Let's consider a particle of mass m₀ measured in the two inertial frames at rest oxyz and o'x'y'z'.
If the mass m₀ is fixed in the frame o'x'y'z' now moving at the speed u relative to the frame oxyz, the mass of the particle is still m₀ in o'x'y'z', but becomes m = γ m₀ for the observer at rest oxyz.

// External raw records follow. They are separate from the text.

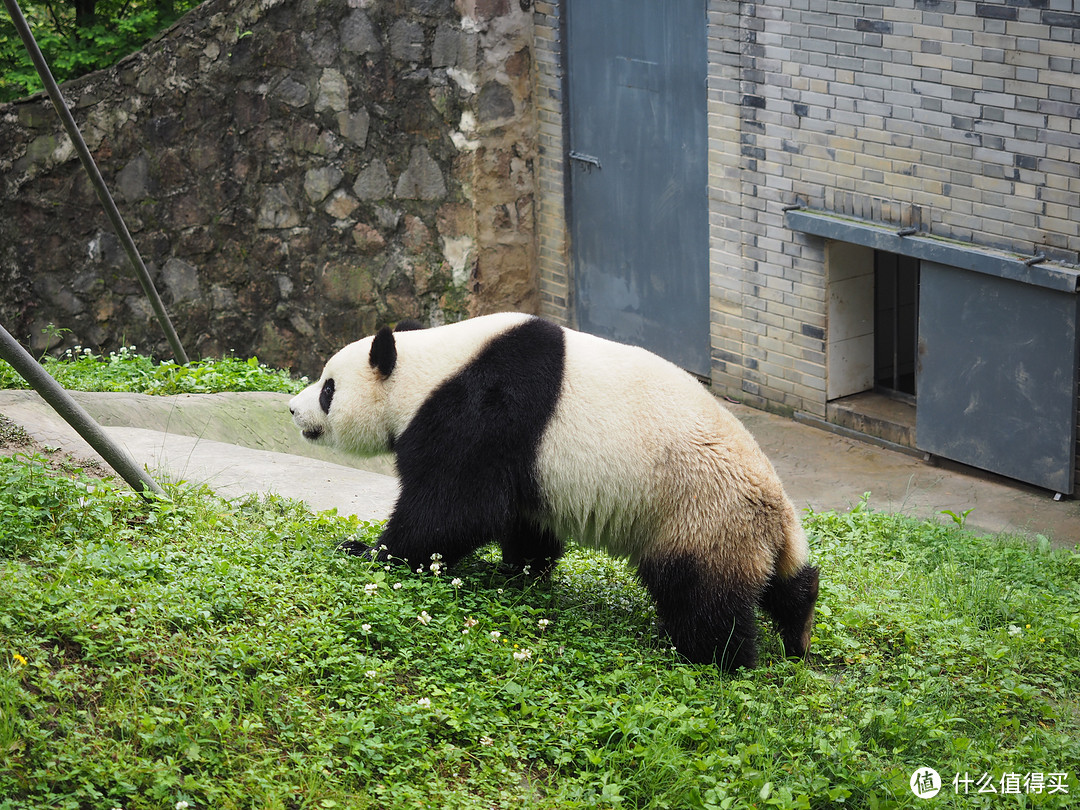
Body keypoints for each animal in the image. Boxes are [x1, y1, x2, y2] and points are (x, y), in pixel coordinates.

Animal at [289, 313, 816, 669]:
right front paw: (518, 573)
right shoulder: (522, 458)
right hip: (750, 532)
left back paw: (713, 658)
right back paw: (797, 636)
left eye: (328, 389)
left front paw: (367, 550)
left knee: (701, 598)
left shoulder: (484, 410)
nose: (294, 410)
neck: (429, 369)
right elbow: (521, 521)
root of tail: (777, 513)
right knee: (786, 583)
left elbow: (454, 510)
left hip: (700, 513)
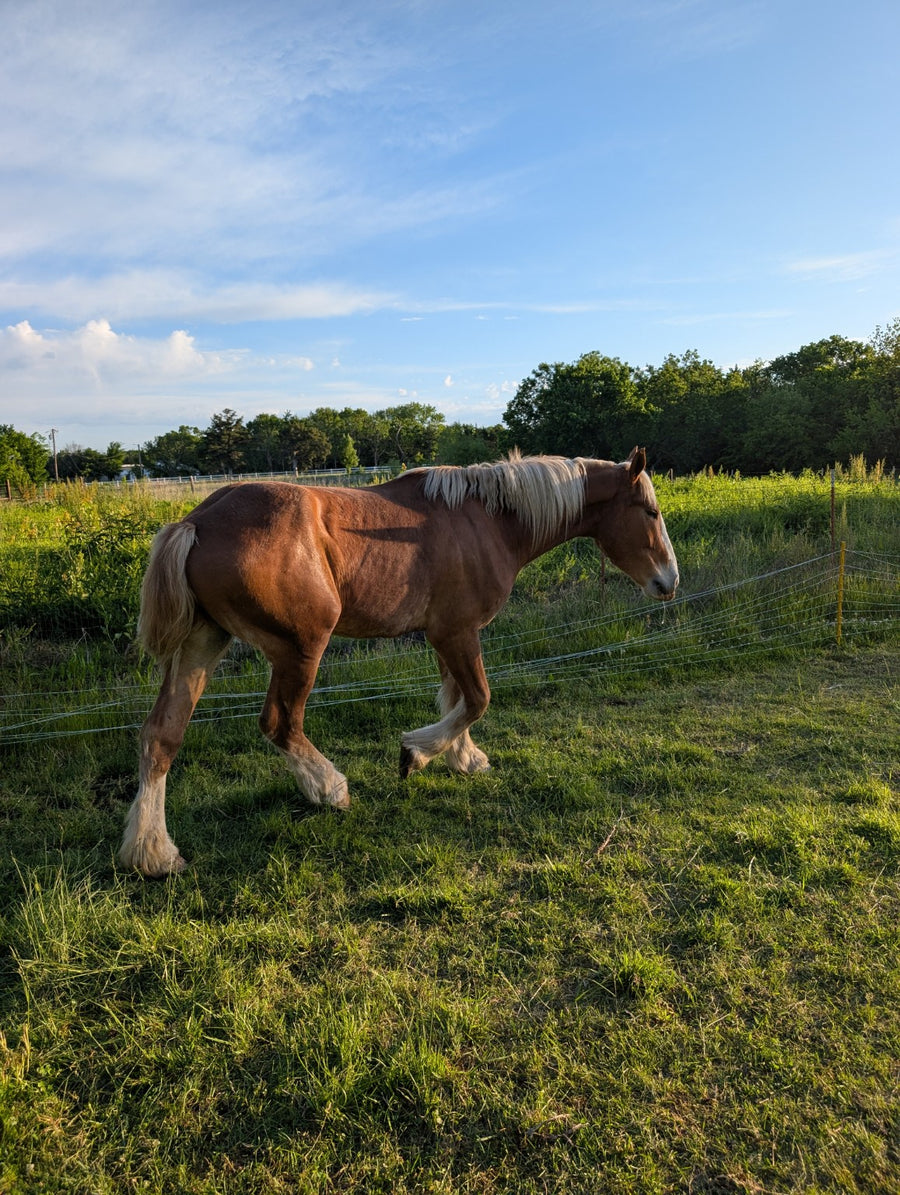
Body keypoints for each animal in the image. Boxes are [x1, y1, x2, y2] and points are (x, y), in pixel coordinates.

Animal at [119, 448, 678, 877]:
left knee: (161, 735)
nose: (668, 582)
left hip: (202, 644)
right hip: (300, 648)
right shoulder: (456, 632)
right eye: (650, 513)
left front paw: (462, 757)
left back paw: (152, 852)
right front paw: (418, 753)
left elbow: (455, 698)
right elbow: (477, 698)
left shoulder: (447, 636)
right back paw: (330, 788)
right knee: (280, 723)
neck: (489, 520)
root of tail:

In the frame oxyz at rest:
If a force F (doing a work, then changing the kinetic energy), is applied on the particle, along the x-axis, we can write:
KE = ∫ F dx
F = dP/dt
P = mu = γm₀u (P is the linear momentum of the particle, and u is the speed of the particle measured in oxyz. (m₀ ix fixed in o'x'y'z')
Hence:
F = d(mu)/dt = mdu/dt + udm/dt, so
KE = ∫ Fdx = ∫ (mdudx/dt + udmdx/dt)
as u = dx/dt, thus:
KE = ∫ (mudu + u²dm) = ∫ ( mdu/dm + u)udm
But,
du/dm = 1/(dm/du) , then:
dm/du = m₀d[γ]/du
d[γ]/du = - d/du([ 1 - u²/c²]^1/2)/[ 1 - u²/c²]
d/du([ 1 - u²/c²]^1/2) = (1/2)[ 1 - u²/c²] ^{- 1/2} ( - 2u/c²) = [1 - u²/c²] ^{- 1/2} ( - u/c²)
Therefore:
d[γ]/du = (u/c²) /[ 1 - u²/c²]^3/2
dm/du = m₀d[γ]/du = (m/γ)d[γ]/du = m (u/c²) /[ 1 - u²/c²] = mu /[ c² - u²]
dm/du = mu /[ c² - u²] Then:
mdu/dm = [ c² - u²]/u
It follows that:
KE = ∫ ( mdu/dm + u)udm = ∫ ([ c² - u²]dm + u²dm) = ∫ c²dm
The mass varies from m₀ to m,
KE = ∫ c²dm = c²∫ dm = c²[m](m₀ → m)
KE = c²[m - m₀]
We do not have potentia;l energy here, we can just write:
KE + m₀c² = mc²
and call the term m₀c² energy at rest and E the total energy.
and then : E = E₀ + KE
With:

E = mc²

The total energy of a particle of mass at rest m₀, moving at velocity u is:
E = mc²
with m = m₀/[1 - u²/c²]^1/2.